The invention is based on the recognition that it is much easier to manufacture pocket areas in the sheet metal part and to apply the stringer on the Blech¬ part, if it is planar and not yet curved manufacturing technology. For the introduction of the pocket areas can thus be used quite different manufacturing processes, such as milling process. Also, the application of the stringers is much easier, so that other manufacturing processes can be used for this purpose. If, as erfin¬ according to provision, only after the sheet metal part is curved, can also be a achieve significantly higher production accuracy. In addition, when the stringers are welded onto the sheet-metal part, which is provided according to a preferred embodiment, a so-called zeppelins effect occurs significantly less if the welding takes place in the planar state, ie deformations of the sheet-metal part on the surface opposite the welding seam. which can lead to disturbances of aerodynamics occur to a lesser extent.

Unlike the known methods, in which the sheet metal part is plastically deformed to achieve the required curvature, according to the invention only an elastic deformation is made, for example, with suitable negative and positive forms, the sheet metal part in the desired, cylindrically curved position hold until the last pre-curved frames are applied to the sheet metal part in a final step. These frames thus hold the elastically deformed sheet metal part in its curved shape. The curvature of the sheet metal part is thus much easier to accomplish than in the known methods in which a permanent, plastic deformation must be made. In addition, with the inventive method, unlike the known method in which the sheet metal part is plastically deformed, the deformation of different thickness sheet metal areas possible.

According to the invention, it is preferably provided that the stringer and the ribs are applied directly to the sheet metal part, in particular by a thermal method, such as laser welding, laser soldering or electron beam welding. Also hybrid methods such as e.g. Arc and laser processes are conceivable. This applies in particular when the sheet metal part is manufactured according to the inventive method described above; In principle, however, such welding can also be used in all other production methods. According to the invention, so-called clips, ie connecting pieces between stringers and ribs or between stringers or ribs and sheet metal part, are dispensed with; the frames and stringers are rather directly welded together and directly on the sheet metal part. Thus, many intermediate steps for the attachment of the clips can be omitted, which means a significant reduction in time in the production. In addition, the elimination of the clips leads to a reduction in weight, since the stringer and frames also need no special foot for attaching the clips more.

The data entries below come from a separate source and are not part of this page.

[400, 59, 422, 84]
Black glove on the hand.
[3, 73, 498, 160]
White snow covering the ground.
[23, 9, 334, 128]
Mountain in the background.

In principle, however, other connection methods, such as soldering, gluing, riveting, electron beam welding or other joining methods can be used. However, laser welding, laser soldering or the above-mentioned hybrid method are preferably used, since they are particularly fast and accurate in production. In a further embodiment it is provided that the ribs have recesses in places where they run above the stringers, and that the ribs are connected directly to the stringers. The frames can thus be connected directly between the Stringem with the sheet metal part in this embodiment and do not extend in a uniform distance above the sheet metal part and on the stringers away, as is the case with some known methods. This achieves an integral construction in which the frames and the stringers are connected directly, permanently and without clips to one another, something that could not previously be achieved with the known methods.

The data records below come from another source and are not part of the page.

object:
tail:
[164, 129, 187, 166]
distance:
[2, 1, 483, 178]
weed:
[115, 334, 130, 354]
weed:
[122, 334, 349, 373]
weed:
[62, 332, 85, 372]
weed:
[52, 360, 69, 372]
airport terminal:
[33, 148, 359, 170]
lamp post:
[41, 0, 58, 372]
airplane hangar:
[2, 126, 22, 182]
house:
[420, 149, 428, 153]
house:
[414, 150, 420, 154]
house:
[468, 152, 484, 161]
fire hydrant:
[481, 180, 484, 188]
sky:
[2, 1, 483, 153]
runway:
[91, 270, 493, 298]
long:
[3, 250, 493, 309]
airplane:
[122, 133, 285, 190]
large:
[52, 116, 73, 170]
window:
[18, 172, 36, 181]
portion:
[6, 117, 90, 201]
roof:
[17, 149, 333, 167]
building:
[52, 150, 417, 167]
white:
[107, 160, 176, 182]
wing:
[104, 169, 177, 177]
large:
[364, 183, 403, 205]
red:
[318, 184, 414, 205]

In this embodiment, it is further preferably provided that the frames are welded or soldered to the stringers passing through the recesses, in particular on the edge of a recess facing the stringer, substantially parallel to the sheet metal part, with the edge of the stringer facing this edge. If required for reasons of strength, the seam between stringer and bulkhead can also be continued until at most the foot of the stringer is reached. The methods preferably used for welding, namely laser welding, laser hybrid welding and protective gas welding, have a higher gap bridging capability, so that a larger gap, which can not be bridged, between the stringer and bulkhead in the region of the recess is bridged and the stringer with the bulkhead can be welded there.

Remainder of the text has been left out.